Nesta terça (5), deputados membros da CPI da Assembleia Legislativa de Minas investigaram possíveis práticas de ilegalidades da gestão da Cemig em uma parceria bilionária com a multinacional de tecnologia, IBM Brasil. Segundo investigação da CPI, a parceira teria sido realizada sem licitação e pelo prazo inédito de dez anos. A Comissão afirma ainda que, desde 2019, a estatal estaria gerando prejuízos ao interesse público.

Durante a audiência, a Comissão buscou esclarecer fatos envolvendo o “Acordo de Parceria Estratégica, Tecnológica e Operacional”, serviço contratado para reestruturar sistemas, processos e operação dos canais de atendimento da Cemig, com a implantação de um novo modelo, integrando as plataformas da estatal.

Na ocasião os deputados interrogaram o representante da IBM Brasil, Marcelo Flores de Moura, na condição de testemunha. Entretanto, o executivo da IBM não conseguiu justificar o motivo de subcontratação da empresa. De acordo com a ALMG, ele alegou ter se envolvido na parceria entre Cemig e IBM em novembro do ano passado, quando a negociação já estaria alinhada. Ele também alegou ausência de irregularidade, justificando que outras cinco empresas de tecnologia teriam sido consultadas antes da IBM para assumir a parceria, o que, em tese, configuraria uma concorrência, prevista na licitação.

De acordo com ALMG, a “ausência de explicações e respostas evasivas” levaram o presidente da CPI, deputado Cássio Soares (PSD), a advertir o depoente e interromper a reunião “para que o executivo da IBM Brasil pudesse apurar as informações e responder com mais precisão às dúvidas dos deputados”.

Também durante o encontro, o relator da CPI, deputado Sávio Souza Cruz (MDB), criticou a atual presidência da estatal: “Na prática, firmaram uma parceria que vai permitir à Cemig ficar livre dessa chatice chamada licitação, pois basta a Cemig indicar, que a IBM vai contratar”. Uma das linhas de investigação da CPI é o aparelhamento político da empresa por dirigentes do Partido Novo, o mesmo do governador Romeu Zema.

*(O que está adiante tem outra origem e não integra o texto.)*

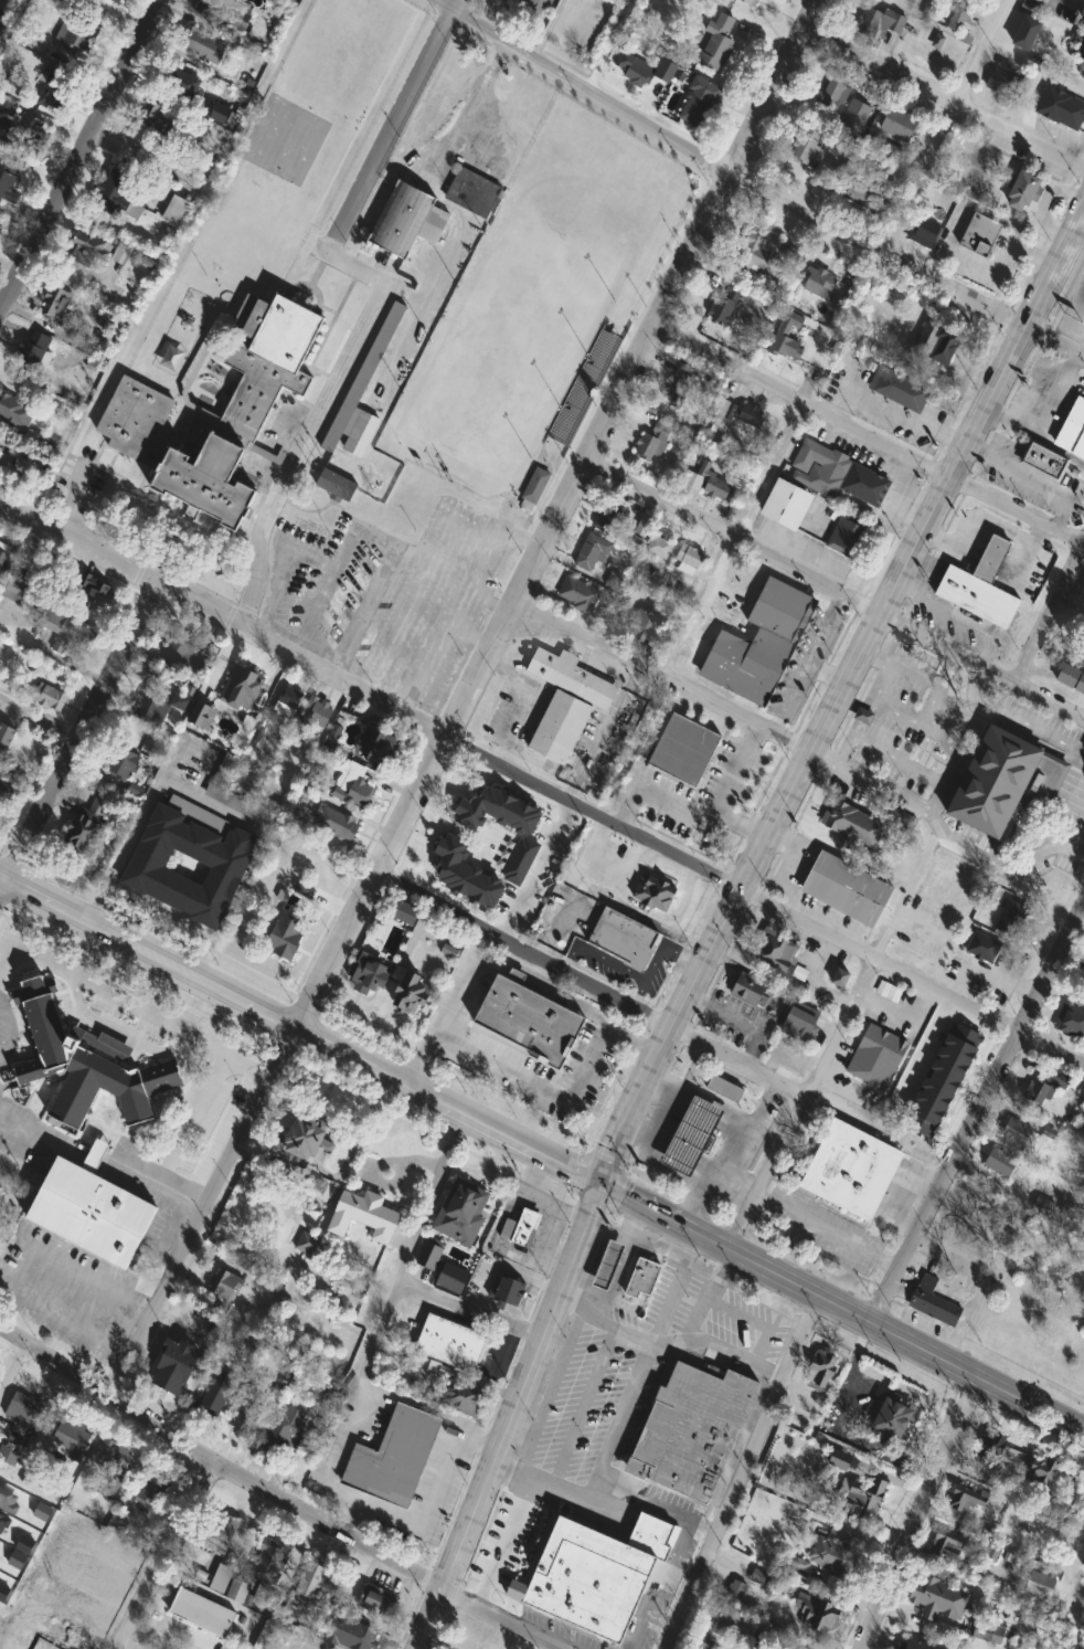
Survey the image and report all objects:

Ao contrário dos colegas, os deputados Zé Reis (Pode) e Zé Guilherme (PP) defenderam a parceria entre IBM Brasil e Cemig. Em resposta ao interrogatório dos parlamentares, o representante da IBM informou que foi economizado cerca de R$ 500 milhões, em virtude da substituição de outros 14 contratos antigos.

Os requerimentos aprovados ao final da reunião solicitam que, no prazo de cinco dias, a direção da Cemig encaminhe à CPI cópias de todos os contratos envolvendo o “Acordo de Parceria Estratégica, Tecnológica e Operacional”, celebrado entre a IBM e a companhia, incluindo notas fiscais e eventuais termos aditivos.

Em nota, a Cemig informou que a "IBM é a parceira estratégica no Projeto Cliente +, que tem como escopo a integração de todos os canais de atendimento em uma única plataforma (omnichannel), com o uso de inteligência artificial e de funcionalidades para um atendimento rápido e fácil para o cliente. Antes dessa parceria, 14 fornecedores prestavam serviços de atendimento ao cliente na Cemig e cuidavam de diferentes canais (call center, Whatsapp, site, agências físicas, totens e etc.), sem que houvesse qualquer integração entre eles".

Ainda conforme a companhia, o "Projeto Cliente + remunera por resolução no atendimento, não por tempo de atendimento. Essa é uma mudança que beneficia os clientes e reduz custos. Na parceria com a IBM, é prevista uma economia de cerca de R$ 500 milhões em 10 anos. O programa estará completamente implantado em breve".

"A Cemig informa ainda que a parceria com a IBM foi precedida de ampla consulta ao mercado, com a realização de dois Procedimentos de Manifestação de Interesse (PMIs) e a opção pela celebração da parceria com o uso da oportunidade de negócio (inovação trazida pela Lei das Estatais), com a seleção final validada por um comitê técnico composto por funcionários das principais áreas da companhia e com aprovação unânime da Diretoria Executiva e do Conselho de Administração", completou a empresa.